AIM OF THE EXERCISE
Rename "scientific name" to "taxon name" wherever it appears in the material below, and give back all its lines with nothing else altered. Leave the pictures out of your answer.

LISTING
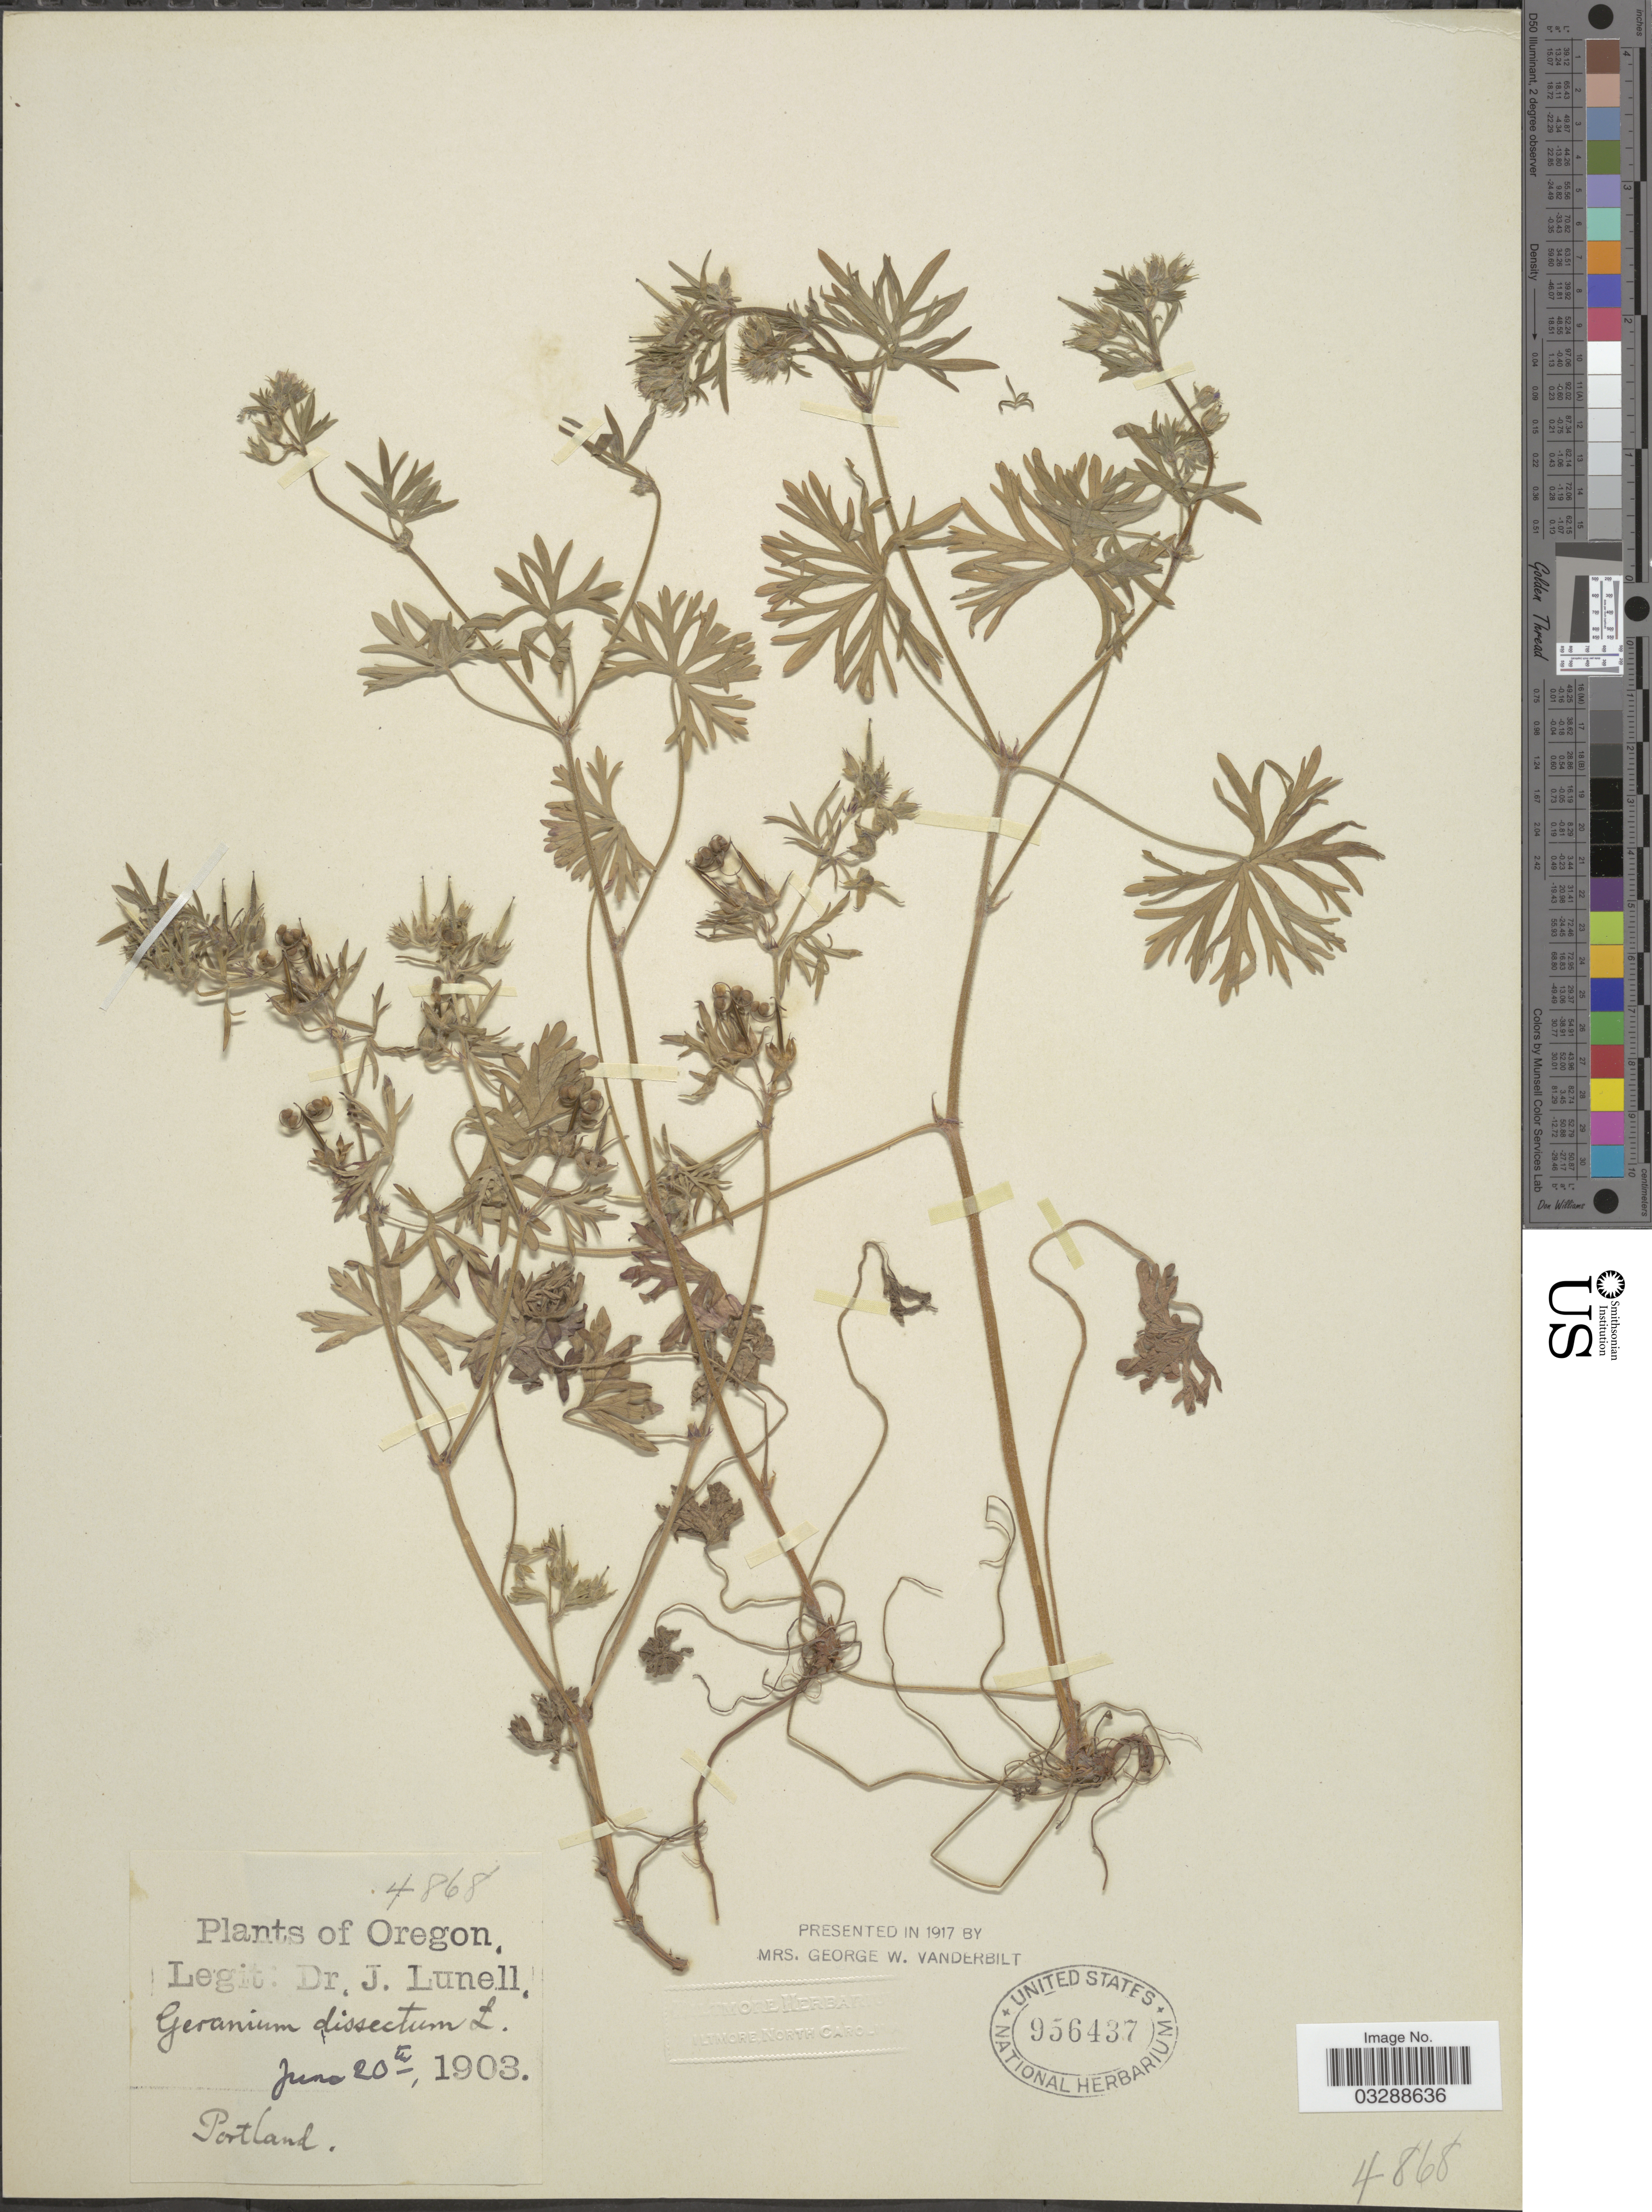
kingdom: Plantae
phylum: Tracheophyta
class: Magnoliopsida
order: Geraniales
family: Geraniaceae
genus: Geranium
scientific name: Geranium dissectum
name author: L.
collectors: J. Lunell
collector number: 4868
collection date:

OUTPUT FOR THIS TASK
kingdom: Plantae
phylum: Tracheophyta
class: Magnoliopsida
order: Geraniales
family: Geraniaceae
genus: Geranium
taxon name: Geranium dissectum
name author: L.
collectors: J. Lunell
collector number: 4868
collection date:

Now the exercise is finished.